Speaking to South African publication, Saturday Star in April 2022, Paul said: ‘We are receiving guidance from our legal counsel in this regard, and we will be holding the Daily Mail, as well as named and unnamed sources in their article, accountable to the full extent of the law, including damages, which have been significant’,
Meanwhile the group referred to BBC journalists as ‘predatory’ who were guilty of ‘heinous government collusion’.
‘Sanctify them by the truth; your word is truth – John 17:17’ it added on a seperate Lighthouse Global Media website.

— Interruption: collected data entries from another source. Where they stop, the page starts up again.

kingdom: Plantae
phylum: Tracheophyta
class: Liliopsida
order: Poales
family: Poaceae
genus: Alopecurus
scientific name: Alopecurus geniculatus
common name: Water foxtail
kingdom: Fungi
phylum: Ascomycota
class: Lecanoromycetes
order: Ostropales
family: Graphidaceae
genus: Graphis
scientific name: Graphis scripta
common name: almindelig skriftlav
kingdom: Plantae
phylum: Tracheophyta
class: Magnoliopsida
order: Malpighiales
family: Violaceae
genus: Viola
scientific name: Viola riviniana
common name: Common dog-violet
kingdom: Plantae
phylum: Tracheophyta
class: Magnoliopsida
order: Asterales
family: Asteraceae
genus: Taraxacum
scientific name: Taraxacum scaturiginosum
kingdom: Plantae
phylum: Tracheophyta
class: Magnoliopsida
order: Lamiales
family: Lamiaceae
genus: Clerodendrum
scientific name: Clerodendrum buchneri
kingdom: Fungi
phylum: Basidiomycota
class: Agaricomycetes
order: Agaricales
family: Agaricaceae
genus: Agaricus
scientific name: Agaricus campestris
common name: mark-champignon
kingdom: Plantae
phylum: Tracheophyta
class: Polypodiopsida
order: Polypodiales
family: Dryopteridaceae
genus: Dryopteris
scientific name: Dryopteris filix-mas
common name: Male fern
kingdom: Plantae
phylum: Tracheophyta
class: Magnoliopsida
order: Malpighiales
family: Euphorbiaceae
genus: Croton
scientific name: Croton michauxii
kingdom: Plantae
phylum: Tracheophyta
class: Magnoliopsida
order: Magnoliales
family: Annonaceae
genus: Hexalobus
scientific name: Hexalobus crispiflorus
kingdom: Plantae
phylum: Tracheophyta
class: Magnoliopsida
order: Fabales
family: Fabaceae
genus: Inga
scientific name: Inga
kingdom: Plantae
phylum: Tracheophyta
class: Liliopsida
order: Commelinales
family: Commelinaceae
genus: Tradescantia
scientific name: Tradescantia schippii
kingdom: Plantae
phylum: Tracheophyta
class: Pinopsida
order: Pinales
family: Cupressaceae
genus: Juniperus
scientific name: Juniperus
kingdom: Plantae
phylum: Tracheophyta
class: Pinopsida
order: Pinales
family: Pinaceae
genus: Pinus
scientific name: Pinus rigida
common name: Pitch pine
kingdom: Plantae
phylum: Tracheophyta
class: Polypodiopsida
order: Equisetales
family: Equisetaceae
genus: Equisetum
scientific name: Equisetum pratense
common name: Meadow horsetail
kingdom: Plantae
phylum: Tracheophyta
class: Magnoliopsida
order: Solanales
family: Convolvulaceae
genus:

The BBC further reported that three members of Lighthouse, Kris Deichler, Jatinder Singh, and Sukh Singh were charged with harassment without violence against A Very British Cult reporter, Catrin Nye.
The men, in their late thirties and forties, were charged between August and September 2024 and have since been out on bail.
Is Lighthouse still running?
As of 2023, Lighthouse was trading as Lighthouse Global, while a legacy website under the name Lighthouse International Group is still active.
There, the brand has asked people to ‘connect’ with them on social media, while a paragraph on the page reads: ‘While we take our work incredibly seriously, we do not take ourselves seriously; we are human, we make mistakes, we learn, we love and we grow as much as possible’.
According to the BBC, both Paul and Chris Nash moved to South Africa shortly after Lighthouse was shutdown.
They say they are unable to turnover the company’s financial records requested back in November 2024 because they are suffering from Post-Traumatic Stress Disorder (PTSD).
Post-traumatic stress disorder (PTSD) is an anxiety disorder caused by very stressful, frightening or distressing events. People with PTSD often suffer nightmares and flashbacks to the traumatic event and can experience insomnia and an inability to concentrate.
Shaun Cooper has repeatedly ignored numerous interview requests arranged by investigators, and has since left the country.
He too, according to a letter submitted by fellow Lighthouse members to the court is unable to comply, owing to depression and anxiety. His whereabouts currently remain unknown.
Warren Vaughan now touts himself as an ex member of Lighthouse and has so far cooperated with the investigation.